Exercise prompt — I need the number of lines in the following entries that hold the word "with", and no other text.

[Opening Exercise materials section]

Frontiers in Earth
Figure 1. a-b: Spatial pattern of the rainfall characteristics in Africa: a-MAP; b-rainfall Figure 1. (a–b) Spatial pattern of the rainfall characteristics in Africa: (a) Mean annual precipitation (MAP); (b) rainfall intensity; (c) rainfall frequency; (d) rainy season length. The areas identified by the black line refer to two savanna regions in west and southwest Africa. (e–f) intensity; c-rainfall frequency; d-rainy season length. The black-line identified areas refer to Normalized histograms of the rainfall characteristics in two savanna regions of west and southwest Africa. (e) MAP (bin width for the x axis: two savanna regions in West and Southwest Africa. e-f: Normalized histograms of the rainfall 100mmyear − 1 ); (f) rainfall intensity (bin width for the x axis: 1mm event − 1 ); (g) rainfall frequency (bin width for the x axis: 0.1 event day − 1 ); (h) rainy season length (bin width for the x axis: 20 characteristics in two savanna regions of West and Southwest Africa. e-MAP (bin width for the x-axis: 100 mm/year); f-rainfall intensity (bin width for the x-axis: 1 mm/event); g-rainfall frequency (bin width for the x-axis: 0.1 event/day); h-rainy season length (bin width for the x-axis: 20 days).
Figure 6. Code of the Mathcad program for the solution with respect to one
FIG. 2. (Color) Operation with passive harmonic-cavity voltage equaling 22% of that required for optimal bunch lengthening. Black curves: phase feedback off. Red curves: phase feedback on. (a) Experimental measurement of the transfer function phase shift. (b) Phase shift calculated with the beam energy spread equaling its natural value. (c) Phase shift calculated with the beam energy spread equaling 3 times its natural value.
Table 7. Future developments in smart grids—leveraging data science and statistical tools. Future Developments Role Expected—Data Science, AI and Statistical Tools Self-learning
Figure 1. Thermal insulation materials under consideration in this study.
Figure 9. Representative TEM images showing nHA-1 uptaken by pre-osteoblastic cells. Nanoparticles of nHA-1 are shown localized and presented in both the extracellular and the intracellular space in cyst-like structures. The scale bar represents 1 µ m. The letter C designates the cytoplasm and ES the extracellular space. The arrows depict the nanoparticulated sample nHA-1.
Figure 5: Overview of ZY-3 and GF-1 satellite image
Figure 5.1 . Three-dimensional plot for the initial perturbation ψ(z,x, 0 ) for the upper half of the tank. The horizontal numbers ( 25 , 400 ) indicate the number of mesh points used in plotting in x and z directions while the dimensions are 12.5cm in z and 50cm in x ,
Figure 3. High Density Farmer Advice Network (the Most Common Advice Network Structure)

[Closing Exercise materials section]

Solution for this problem — 2